Michigan’s Carl Levin Announces Retirement From Senate
Michigan Senator Carl Levin is the latest member of the upper chamber to announce that he will not be running for re-election in 2014:
WASHINGTON — Senator Carl Levin, a liberal fixture in the Senate and in Michigan, which he has served since 1979, said Thursday that he planned to retire, saying he would spend the next two years focusing on legislative business and not campaigning.
“This decision was extremely difficult,” he said in a statement, “because I love representing the people of Michigan in the U.S. Senate and fighting for the things that I believe are important to them.”
Mr. Levin, a Democrat, is the state’s longest-serving senator.
In speaking with his wife, Mr. Levin added, “we decided that I can best serve my state and nation by concentrating in the next two years on the challenging issues before us that I am in a position to help address; in other words, by doing my job without the distraction of campaigning for re-election.”
Mr. Levin, 78, who is chairman of the Senate Armed Services Committee, is one of a growing list of senior Democrats who will not seek re-election in 2014, leaving Republicans more opportunities in their attempt to take back the Senate. Several other Democratic incumbents are defending their seats in tough states.
Senators Tom Harkin of Iowa, Frank R. Lautenberg of New Jersey and John D. Rockefeller IV of West Virginia have said they will not seek re-election. Two Republicans, Senators Saxby Chambliss of Georgia and Mike Johanns of Nebraska, have also said they will not run.

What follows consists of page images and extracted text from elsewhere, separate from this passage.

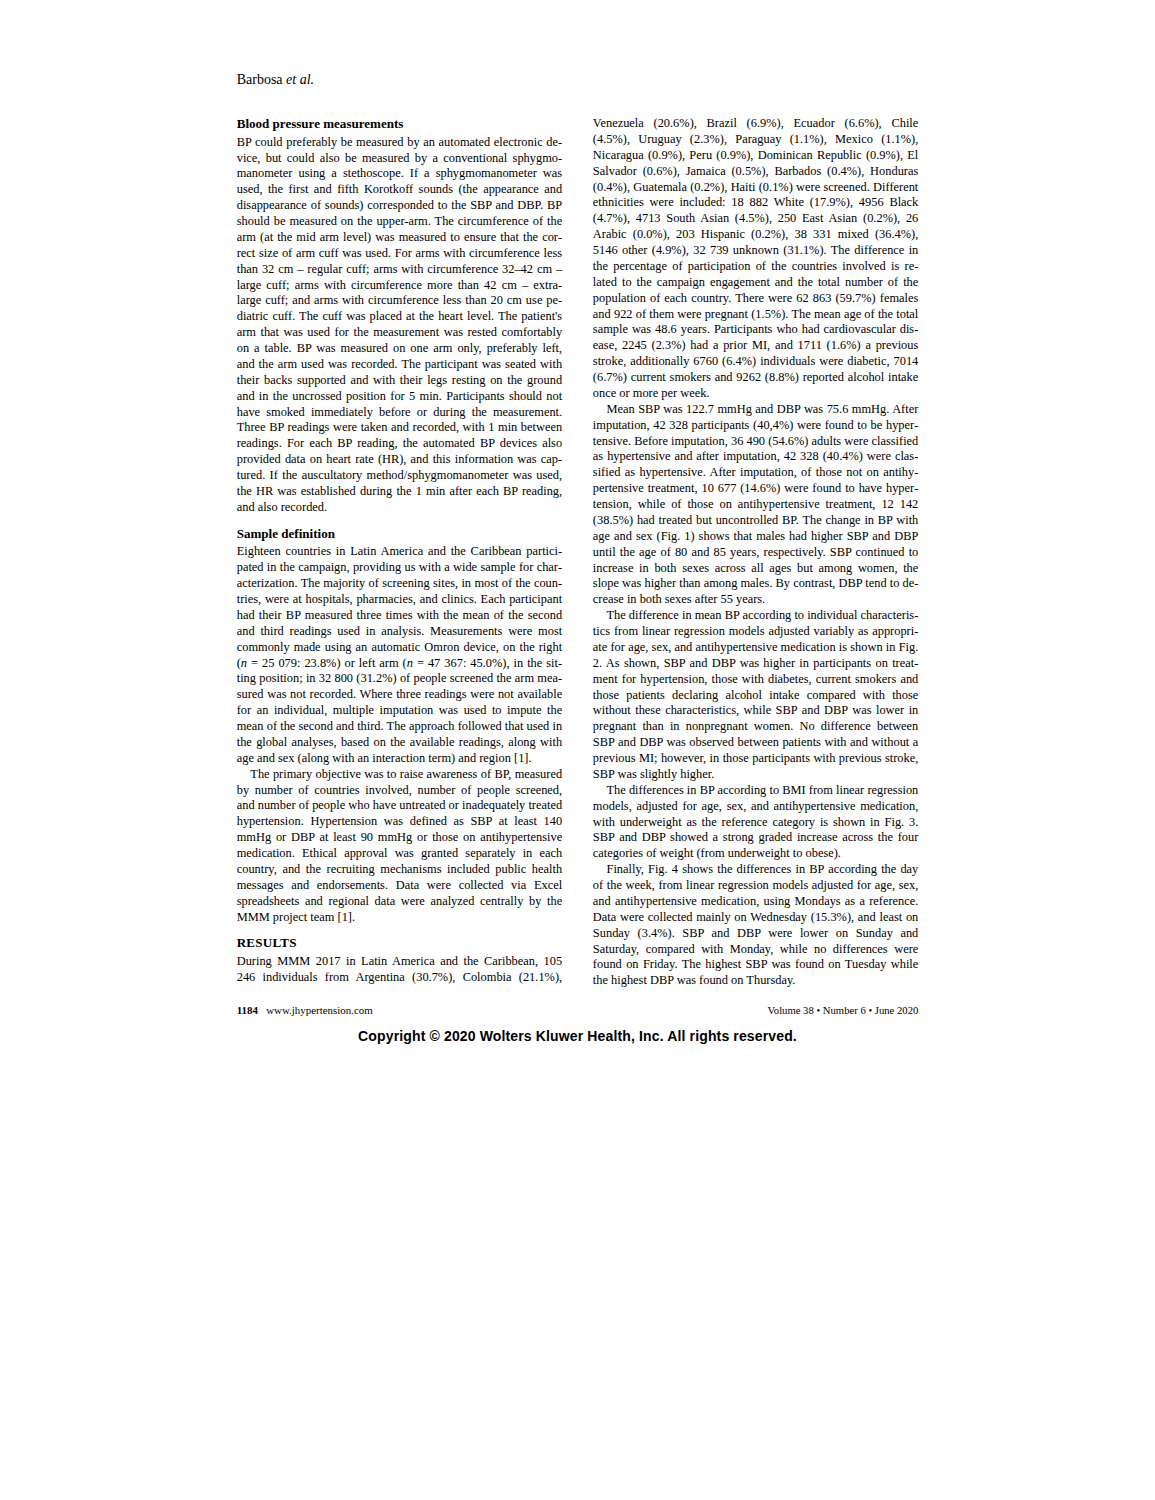Barbosa et al.
Blood pressure measurements
BP could preferably be measured by an automated electronic device, but could also be measured by a conventional sphygmomanometer using a stethoscope. If a sphygmomanometer was used, the first and fifth Korotkoff sounds (the appearance and disappearance of sounds) corresponded to the SBP and DBP. BP should be measured on the upper-arm. The circumference of the arm (at the mid arm level) was measured to ensure that the correct size of arm cuff was used. For arms with circumference less than 32 cm – regular cuff; arms with circumference 32–42 cm – large cuff; arms with circumference more than 42 cm – extra-large cuff; and arms with circumference less than 20 cm use pediatric cuff. The cuff was placed at the heart level. The patient's arm that was used for the measurement was rested comfortably on a table. BP was measured on one arm only, preferably left, and the arm used was recorded. The participant was seated with their backs supported and with their legs resting on the ground and in the uncrossed position for 5 min. Participants should not have smoked immediately before or during the measurement. Three BP readings were taken and recorded, with 1 min between readings. For each BP reading, the automated BP devices also provided data on heart rate (HR), and this information was captured. If the auscultatory method/sphygmomanometer was used, the HR was established during the 1 min after each BP reading, and also recorded.
Sample definition
Eighteen countries in Latin America and the Caribbean participated in the campaign, providing us with a wide sample for characterization. The majority of screening sites, in most of the countries, were at hospitals, pharmacies, and clinics. Each participant had their BP measured three times with the mean of the second and third readings used in analysis. Measurements were most commonly made using an automatic Omron device, on the right (n = 25 079: 23.8%) or left arm (n = 47 367: 45.0%), in the sitting position; in 32 800 (31.2%) of people screened the arm measured was not recorded. Where three readings were not available for an individual, multiple imputation was used to impute the mean of the second and third. The approach followed that used in the global analyses, based on the available readings, along with age and sex (along with an interaction term) and region [1].
The primary objective was to raise awareness of BP, measured by number of countries involved, number of people screened, and number of people who have untreated or inadequately treated hypertension. Hypertension was defined as SBP at least 140 mmHg or DBP at least 90 mmHg or those on antihypertensive medication. Ethical approval was granted separately in each country, and the recruiting mechanisms included public health messages and endorsements. Data were collected via Excel spreadsheets and regional data were analyzed centrally by the MMM project team [1].
Results
During MMM 2017 in Latin America and the Caribbean, 105 246 individuals from Argentina (30.7%), Colombia (21.1%), Venezuela (20.6%), Brazil (6.9%), Ecuador (6.6%), Chile (4.5%), Uruguay (2.3%), Paraguay (1.1%), Mexico (1.1%), Nicaragua (0.9%), Peru (0.9%), Dominican Republic (0.9%), El Salvador (0.6%), Jamaica (0.5%), Barbados (0.4%), Honduras (0.4%), Guatemala (0.2%), Haiti (0.1%) were screened. Different ethnicities were included: 18 882 White (17.9%), 4956 Black (4.7%), 4713 South Asian (4.5%), 250 East Asian (0.2%), 26 Arabic (0.0%), 203 Hispanic (0.2%), 38 331 mixed (36.4%), 5146 other (4.9%), 32 739 unknown (31.1%). The difference in the percentage of participation of the countries involved is related to the campaign engagement and the total number of the population of each country. There were 62 863 (59.7%) females and 922 of them were pregnant (1.5%). The mean age of the total sample was 48.6 years. Participants who had cardiovascular disease, 2245 (2.3%) had a prior MI, and 1711 (1.6%) a previous stroke, additionally 6760 (6.4%) individuals were diabetic, 7014 (6.7%) current smokers and 9262 (8.8%) reported alcohol intake once or more per week.
Mean SBP was 122.7 mmHg and DBP was 75.6 mmHg. After imputation, 42 328 participants (40,4%) were found to be hypertensive. Before imputation, 36 490 (54.6%) adults were classified as hypertensive and after imputation, 42 328 (40.4%) were classified as hypertensive. After imputation, of those not on antihypertensive treatment, 10 677 (14.6%) were found to have hypertension, while of those on antihypertensive treatment, 12 142 (38.5%) had treated but uncontrolled BP. The change in BP with age and sex (Fig. 1) shows that males had higher SBP and DBP until the age of 80 and 85 years, respectively. SBP continued to increase in both sexes across all ages but among women, the slope was higher than among males. By contrast, DBP tend to decrease in both sexes after 55 years.
The difference in mean BP according to individual characteristics from linear regression models adjusted variably as appropriate for age, sex, and antihypertensive medication is shown in Fig. 2. As shown, SBP and DBP was higher in participants on treatment for hypertension, those with diabetes, current smokers and those patients declaring alcohol intake compared with those without these characteristics, while SBP and DBP was lower in pregnant than in nonpregnant women. No difference between SBP and DBP was observed between patients with and without a previous MI; however, in those participants with previous stroke, SBP was slightly higher.
The differences in BP according to BMI from linear regression models, adjusted for age, sex, and antihypertensive medication, with underweight as the reference category is shown in Fig. 3. SBP and DBP showed a strong graded increase across the four categories of weight (from underweight to obese).
Finally, Fig. 4 shows the differences in BP according the day of the week, from linear regression models adjusted for age, sex, and antihypertensive medication, using Mondays as a reference. Data were collected mainly on Wednesday (15.3%), and least on Sunday (3.4%). SBP and DBP were lower on Sunday and Saturday, compared with Monday, while no differences were found on Friday. The highest SBP was found on Tuesday while the highest DBP was found on Thursday.
1184 www.jhypertension.com
Volume 38 • Number 6 • June 2020
Copyright © 2020 Wolters Kluwer Health, Inc. All rights reserved.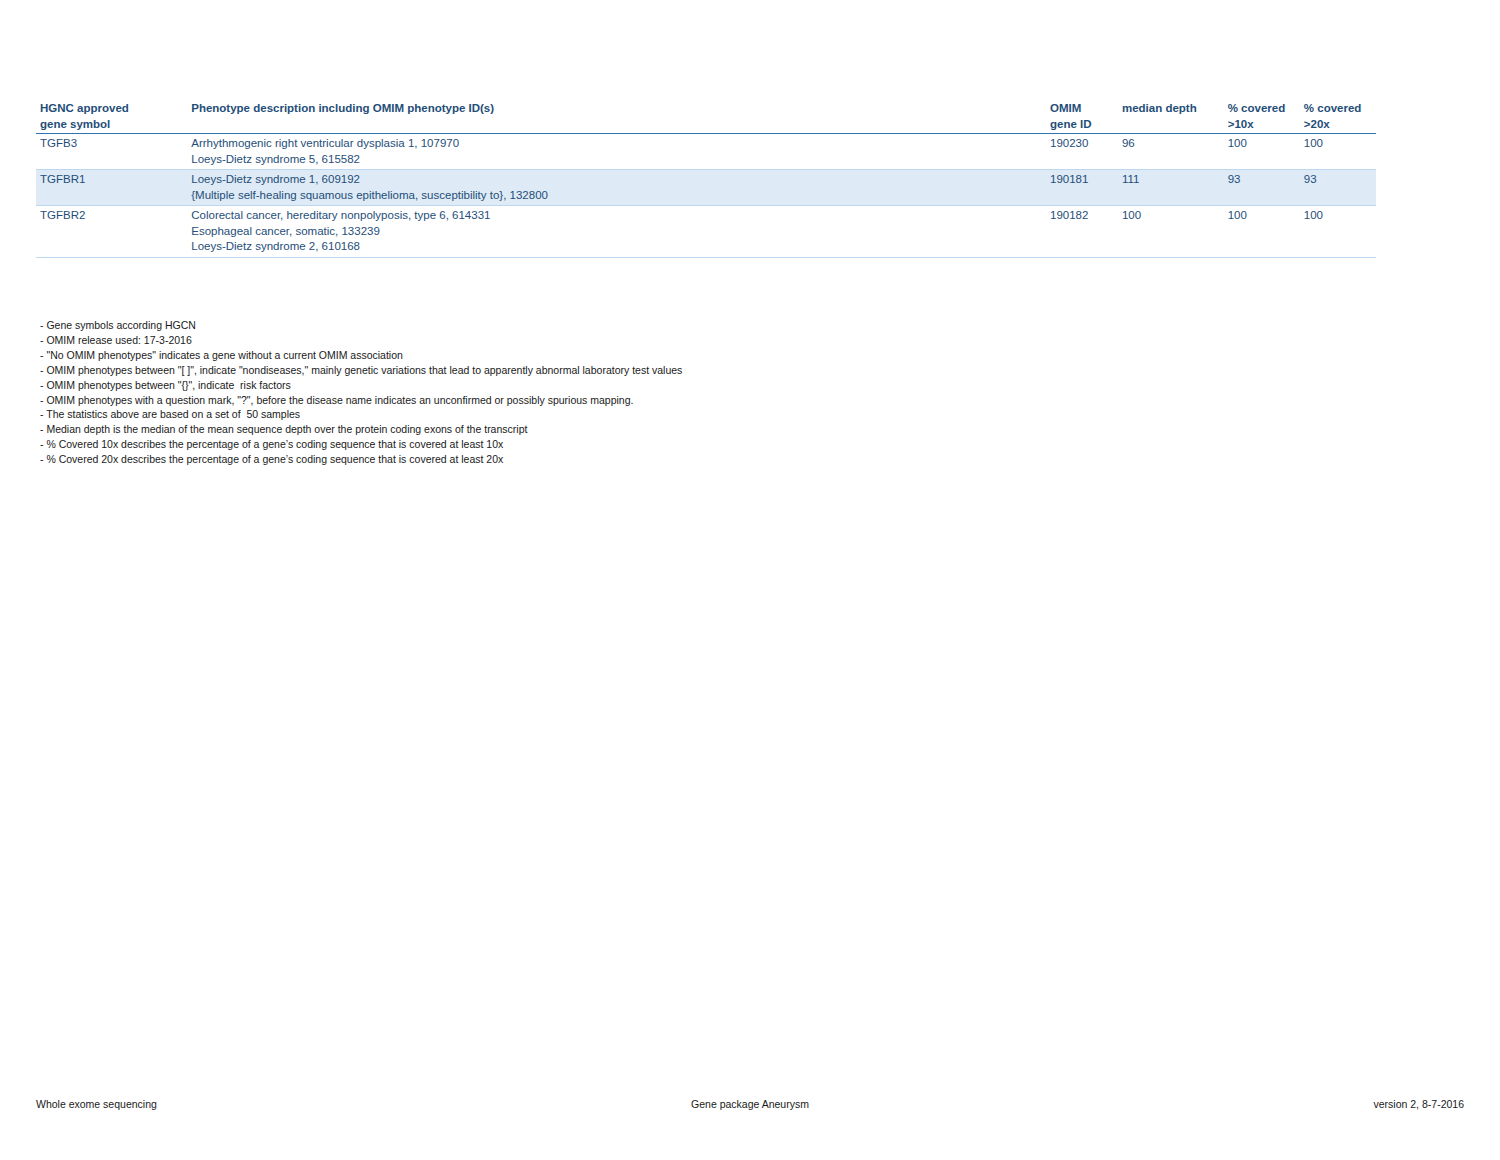| HGNC approved gene symbol | Phenotype description including OMIM phenotype ID(s) | OMIM gene ID | median depth | % covered >10x | % covered >20x |
| --- | --- | --- | --- | --- | --- |
| TGFB3 | Arrhythmogenic right ventricular dysplasia 1, 107970 Loeys-Dietz syndrome 5, 615582 | 190230 | 96 | 100 | 100 |
| TGFBR1 | Loeys-Dietz syndrome 1, 609192 {Multiple self-healing squamous epithelioma, susceptibility to}, 132800 | 190181 | 111 | 93 | 93 |
| TGFBR2 | Colorectal cancer, hereditary nonpolyposis, type 6, 614331 Esophageal cancer, somatic, 133239 Loeys-Dietz syndrome 2, 610168 | 190182 | 100 | 100 | 100 |
- Gene symbols according HGCN
- OMIM release used: 17-3-2016
- "No OMIM phenotypes" indicates a gene without a current OMIM association
- OMIM phenotypes between "[ ]", indicate "nondiseases," mainly genetic variations that lead to apparently abnormal laboratory test values
- OMIM phenotypes between "{}", indicate risk factors
- OMIM phenotypes with a question mark, "?", before the disease name indicates an unconfirmed or possibly spurious mapping.
- The statistics above are based on a set of 50 samples
- Median depth is the median of the mean sequence depth over the protein coding exons of the transcript
- % Covered 10x describes the percentage of a gene’s coding sequence that is covered at least 10x
- % Covered 20x describes the percentage of a gene’s coding sequence that is covered at least 20x
Whole exome sequencing
Gene package Aneurysm
version 2, 8-7-2016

Michigan seems an unlikely pickup for Republicans in 2014. For one thing, they don’t seem to have a very deep bench of potential candidates. Pete Hoekstra was deemed to be the candidate best positioned to beat Debbie Stabenow in 2012, and he ended up losing by double digits. It’s unclear exactly who in the Michigan GOP would be positioned for a viable Senate run this time around. The Michigan GOP’s other problem is that their 2010 success in statewide elections there appears to have been something of a fluke. Since then, they’ve lost the Senate race, Mitt Romney lost the state to President Obama by nearly ten percentage points. Finally, Governor Rick Snyder, who will on the ballot for re-election in 2014, currently trails all of his prospective Democratic opponents. At this point, I’d rate Michigan a Democratic Hold.